Problem to work on: Copy nothing but the text: reproduce each line of the listing exactly and leave the pictures out.

---

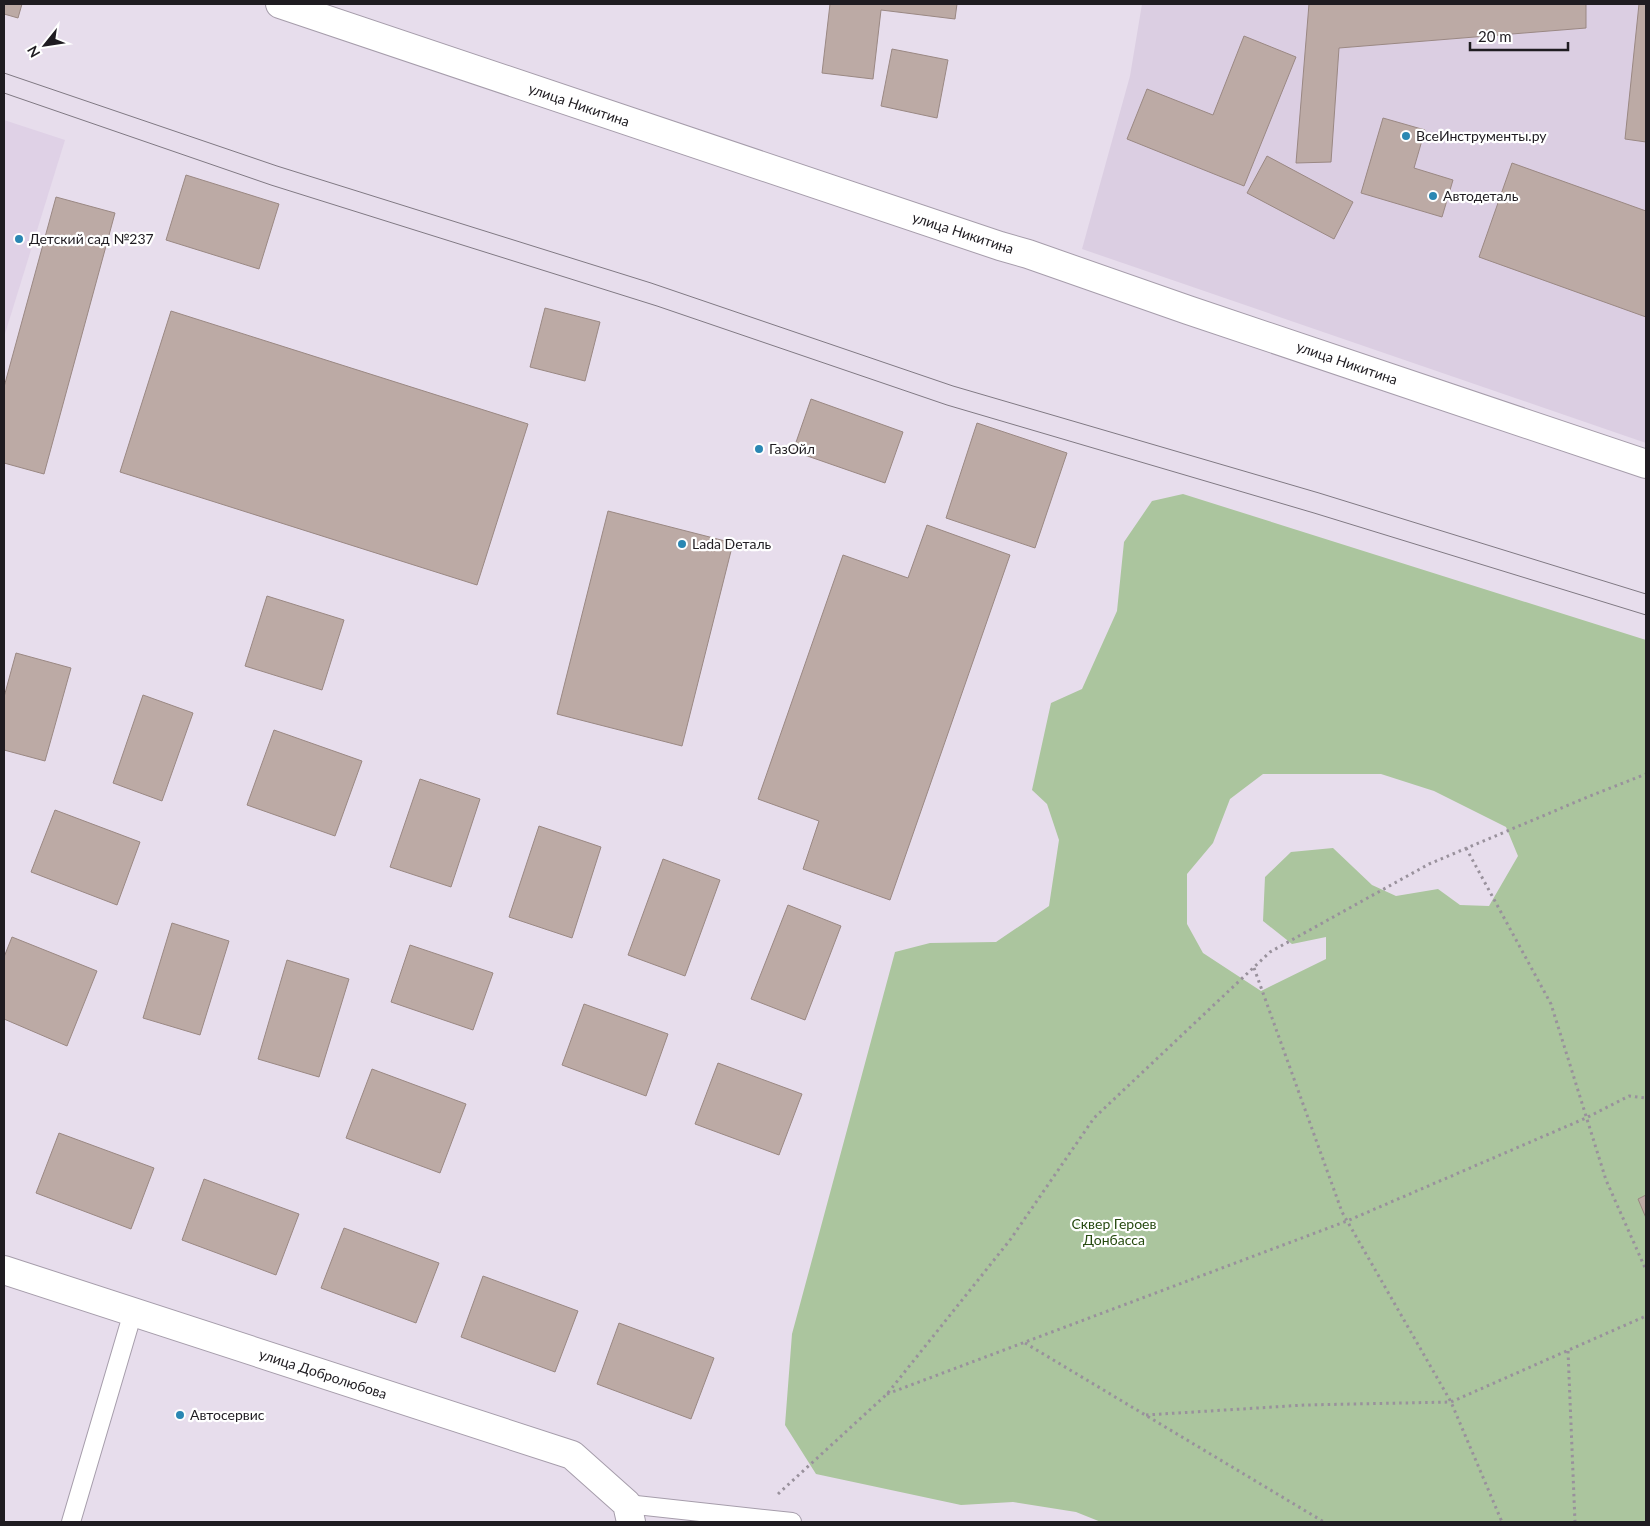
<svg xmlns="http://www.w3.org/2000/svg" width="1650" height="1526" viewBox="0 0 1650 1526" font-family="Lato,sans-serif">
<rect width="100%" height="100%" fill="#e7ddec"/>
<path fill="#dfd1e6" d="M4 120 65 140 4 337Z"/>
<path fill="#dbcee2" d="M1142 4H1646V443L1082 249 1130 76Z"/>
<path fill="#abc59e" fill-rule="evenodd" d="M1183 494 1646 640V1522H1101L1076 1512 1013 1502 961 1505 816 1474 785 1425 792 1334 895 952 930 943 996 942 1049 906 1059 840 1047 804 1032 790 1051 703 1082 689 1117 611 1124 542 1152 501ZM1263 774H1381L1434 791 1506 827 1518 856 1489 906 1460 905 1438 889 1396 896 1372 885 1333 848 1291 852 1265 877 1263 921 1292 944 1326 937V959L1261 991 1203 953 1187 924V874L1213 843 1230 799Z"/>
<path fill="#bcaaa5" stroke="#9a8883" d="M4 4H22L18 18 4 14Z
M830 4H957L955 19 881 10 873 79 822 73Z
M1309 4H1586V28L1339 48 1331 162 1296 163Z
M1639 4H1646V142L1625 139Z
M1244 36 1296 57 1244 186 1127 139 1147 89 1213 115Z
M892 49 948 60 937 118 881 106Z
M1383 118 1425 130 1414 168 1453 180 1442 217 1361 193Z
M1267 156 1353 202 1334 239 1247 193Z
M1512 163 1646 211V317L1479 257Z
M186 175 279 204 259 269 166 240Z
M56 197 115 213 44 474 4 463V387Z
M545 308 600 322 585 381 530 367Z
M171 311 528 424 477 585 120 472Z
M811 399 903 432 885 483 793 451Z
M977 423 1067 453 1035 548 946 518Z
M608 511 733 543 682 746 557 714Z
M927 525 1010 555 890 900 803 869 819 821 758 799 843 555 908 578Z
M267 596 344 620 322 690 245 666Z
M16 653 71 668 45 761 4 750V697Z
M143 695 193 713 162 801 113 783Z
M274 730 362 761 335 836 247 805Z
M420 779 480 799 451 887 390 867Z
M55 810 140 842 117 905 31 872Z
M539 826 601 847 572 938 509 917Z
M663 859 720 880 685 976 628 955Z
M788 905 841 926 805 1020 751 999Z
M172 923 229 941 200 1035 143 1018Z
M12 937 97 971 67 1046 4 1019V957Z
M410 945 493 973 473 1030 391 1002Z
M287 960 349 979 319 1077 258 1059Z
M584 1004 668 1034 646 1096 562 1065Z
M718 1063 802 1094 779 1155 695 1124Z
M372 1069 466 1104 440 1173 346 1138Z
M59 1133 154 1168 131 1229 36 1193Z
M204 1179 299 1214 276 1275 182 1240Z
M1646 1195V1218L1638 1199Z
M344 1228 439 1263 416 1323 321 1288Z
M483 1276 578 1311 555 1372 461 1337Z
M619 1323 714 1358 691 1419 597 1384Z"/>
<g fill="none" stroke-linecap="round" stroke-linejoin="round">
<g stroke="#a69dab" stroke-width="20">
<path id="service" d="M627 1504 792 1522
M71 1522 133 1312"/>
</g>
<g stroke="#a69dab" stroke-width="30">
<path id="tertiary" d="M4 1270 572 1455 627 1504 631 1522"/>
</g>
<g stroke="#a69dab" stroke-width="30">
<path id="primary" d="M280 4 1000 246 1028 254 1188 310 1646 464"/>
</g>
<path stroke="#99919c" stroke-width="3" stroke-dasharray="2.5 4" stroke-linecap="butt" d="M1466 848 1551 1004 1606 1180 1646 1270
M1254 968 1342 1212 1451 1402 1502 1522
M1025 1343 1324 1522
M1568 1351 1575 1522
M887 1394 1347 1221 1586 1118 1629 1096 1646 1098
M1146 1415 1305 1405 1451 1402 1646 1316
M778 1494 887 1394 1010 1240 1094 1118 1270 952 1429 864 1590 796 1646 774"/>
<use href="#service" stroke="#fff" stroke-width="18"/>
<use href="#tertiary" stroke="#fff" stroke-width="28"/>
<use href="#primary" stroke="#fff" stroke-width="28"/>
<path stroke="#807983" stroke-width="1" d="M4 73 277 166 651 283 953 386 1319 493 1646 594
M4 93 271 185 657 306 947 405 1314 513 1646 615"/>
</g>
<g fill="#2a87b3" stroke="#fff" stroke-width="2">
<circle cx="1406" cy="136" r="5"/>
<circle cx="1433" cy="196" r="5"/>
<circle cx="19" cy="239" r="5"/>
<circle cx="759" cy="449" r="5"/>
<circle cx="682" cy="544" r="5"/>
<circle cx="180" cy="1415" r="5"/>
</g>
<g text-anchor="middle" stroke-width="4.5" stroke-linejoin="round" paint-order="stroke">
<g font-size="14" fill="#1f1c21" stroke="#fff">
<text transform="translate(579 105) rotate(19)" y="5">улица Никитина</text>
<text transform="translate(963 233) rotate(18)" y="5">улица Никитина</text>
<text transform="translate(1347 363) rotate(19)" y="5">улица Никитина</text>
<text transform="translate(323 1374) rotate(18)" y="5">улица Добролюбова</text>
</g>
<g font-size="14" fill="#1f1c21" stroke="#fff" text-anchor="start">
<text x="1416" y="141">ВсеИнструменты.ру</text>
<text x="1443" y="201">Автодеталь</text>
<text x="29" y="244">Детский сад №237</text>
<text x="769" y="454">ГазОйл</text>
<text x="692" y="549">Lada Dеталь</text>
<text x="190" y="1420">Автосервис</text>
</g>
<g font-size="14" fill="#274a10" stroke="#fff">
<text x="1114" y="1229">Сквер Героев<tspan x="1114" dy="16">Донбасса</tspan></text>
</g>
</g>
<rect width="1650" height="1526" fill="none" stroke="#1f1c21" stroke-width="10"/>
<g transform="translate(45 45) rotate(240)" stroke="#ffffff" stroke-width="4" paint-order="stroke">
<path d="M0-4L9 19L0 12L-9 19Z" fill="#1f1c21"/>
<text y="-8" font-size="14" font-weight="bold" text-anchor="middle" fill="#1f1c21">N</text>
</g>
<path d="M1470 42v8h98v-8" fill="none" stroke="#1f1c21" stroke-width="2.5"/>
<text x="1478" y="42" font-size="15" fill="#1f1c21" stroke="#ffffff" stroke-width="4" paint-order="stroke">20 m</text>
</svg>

---

Answer space:
<svg xmlns="http://www.w3.org/2000/svg" width="1650" height="1526" viewBox="0 0 1650 1526" font-family="Lato,sans-serif">
<rect width="100%" height="100%" fill="#e7ddec"/>
<path fill="#dfd1e6" d="M4 120 65 140 4 337Z"/>
<path fill="#dbcee2" d="M1142 4H1646V443L1082 249 1130 76Z"/>
<path fill="#abc59e" fill-rule="evenodd" d="M1183 494 1646 640V1522H1101L1076 1512 1013 1502 961 1505 816 1474 785 1425 792 1334 895 952 930 943 996 942 1049 906 1059 840 1047 804 1032 790 1051 703 1082 689 1117 611 1124 542 1152 501ZM1263 774H1381L1434 791 1506 827 1518 856 1489 906 1460 905 1438 889 1396 896 1372 885 1333 848 1291 852 1265 877 1263 921 1292 944 1326 937V959L1261 991 1203 953 1187 924V874L1213 843 1230 799Z"/>
<path fill="#bcaaa5" stroke="#9a8883" d="M4 4H22L18 18 4 14Z
M830 4H957L955 19 881 10 873 79 822 73Z
M1309 4H1586V28L1339 48 1331 162 1296 163Z
M1639 4H1646V142L1625 139Z
M1244 36 1296 57 1244 186 1127 139 1147 89 1213 115Z
M892 49 948 60 937 118 881 106Z
M1383 118 1425 130 1414 168 1453 180 1442 217 1361 193Z
M1267 156 1353 202 1334 239 1247 193Z
M1512 163 1646 211V317L1479 257Z
M186 175 279 204 259 269 166 240Z
M56 197 115 213 44 474 4 463V387Z
M545 308 600 322 585 381 530 367Z
M171 311 528 424 477 585 120 472Z
M811 399 903 432 885 483 793 451Z
M977 423 1067 453 1035 548 946 518Z
M608 511 733 543 682 746 557 714Z
M927 525 1010 555 890 900 803 869 819 821 758 799 843 555 908 578Z
M267 596 344 620 322 690 245 666Z
M16 653 71 668 45 761 4 750V697Z
M143 695 193 713 162 801 113 783Z
M274 730 362 761 335 836 247 805Z
M420 779 480 799 451 887 390 867Z
M55 810 140 842 117 905 31 872Z
M539 826 601 847 572 938 509 917Z
M663 859 720 880 685 976 628 955Z
M788 905 841 926 805 1020 751 999Z
M172 923 229 941 200 1035 143 1018Z
M12 937 97 971 67 1046 4 1019V957Z
M410 945 493 973 473 1030 391 1002Z
M287 960 349 979 319 1077 258 1059Z
M584 1004 668 1034 646 1096 562 1065Z
M718 1063 802 1094 779 1155 695 1124Z
M372 1069 466 1104 440 1173 346 1138Z
M59 1133 154 1168 131 1229 36 1193Z
M204 1179 299 1214 276 1275 182 1240Z
M1646 1195V1218L1638 1199Z
M344 1228 439 1263 416 1323 321 1288Z
M483 1276 578 1311 555 1372 461 1337Z
M619 1323 714 1358 691 1419 597 1384Z"/>
<g fill="none" stroke-linecap="round" stroke-linejoin="round">
<g stroke="#a69dab" stroke-width="20">
<path id="service" d="M627 1504 792 1522
M71 1522 133 1312"/>
</g>
<g stroke="#a69dab" stroke-width="30">
<path id="tertiary" d="M4 1270 572 1455 627 1504 631 1522"/>
</g>
<g stroke="#a69dab" stroke-width="30">
<path id="primary" d="M280 4 1000 246 1028 254 1188 310 1646 464"/>
</g>
<path stroke="#99919c" stroke-width="3" stroke-dasharray="2.5 4" stroke-linecap="butt" d="M1466 848 1551 1004 1606 1180 1646 1270
M1254 968 1342 1212 1451 1402 1502 1522
M1025 1343 1324 1522
M1568 1351 1575 1522
M887 1394 1347 1221 1586 1118 1629 1096 1646 1098
M1146 1415 1305 1405 1451 1402 1646 1316
M778 1494 887 1394 1010 1240 1094 1118 1270 952 1429 864 1590 796 1646 774"/>
<use href="#service" stroke="#fff" stroke-width="18"/>
<use href="#tertiary" stroke="#fff" stroke-width="28"/>
<use href="#primary" stroke="#fff" stroke-width="28"/>
<path stroke="#807983" stroke-width="1" d="M4 73 277 166 651 283 953 386 1319 493 1646 594
M4 93 271 185 657 306 947 405 1314 513 1646 615"/>
</g>
<g fill="#2a87b3" stroke="#fff" stroke-width="2">
<circle cx="1406" cy="136" r="5"/>
<circle cx="1433" cy="196" r="5"/>
<circle cx="19" cy="239" r="5"/>
<circle cx="759" cy="449" r="5"/>
<circle cx="682" cy="544" r="5"/>
<circle cx="180" cy="1415" r="5"/>
</g>
<g text-anchor="middle" stroke-width="4.5" stroke-linejoin="round" paint-order="stroke">
<g font-size="14" fill="#1f1c21" stroke="#fff">
<text transform="translate(579 105) rotate(19)" y="5">улица Никитина</text>
<text transform="translate(963 233) rotate(18)" y="5">улица Никитина</text>
<text transform="translate(1347 363) rotate(19)" y="5">улица Никитина</text>
<text transform="translate(323 1374) rotate(18)" y="5">улица Добролюбова</text>
</g>
<g font-size="14" fill="#1f1c21" stroke="#fff" text-anchor="start">
<text x="1416" y="141">ВсеИнструменты.ру</text>
<text x="1443" y="201">Автодеталь</text>
<text x="29" y="244">Детский сад №237</text>
<text x="769" y="454">ГазОйл</text>
<text x="692" y="549">Lada Dеталь</text>
<text x="190" y="1420">Автосервис</text>
</g>
<g font-size="14" fill="#274a10" stroke="#fff">
<text x="1114" y="1229">Сквер Героев<tspan x="1114" dy="16">Донбасса</tspan></text>
</g>
</g>
<rect width="1650" height="1526" fill="none" stroke="#1f1c21" stroke-width="10"/>
<g transform="translate(45 45) rotate(240)" stroke="#ffffff" stroke-width="4" paint-order="stroke">
<path d="M0-4L9 19L0 12L-9 19Z" fill="#1f1c21"/>
<text y="-8" font-size="14" font-weight="bold" text-anchor="middle" fill="#1f1c21">N</text>
</g>
<path d="M1470 42v8h98v-8" fill="none" stroke="#1f1c21" stroke-width="2.5"/>
<text x="1478" y="42" font-size="15" fill="#1f1c21" stroke="#ffffff" stroke-width="4" paint-order="stroke">20 m</text>
</svg>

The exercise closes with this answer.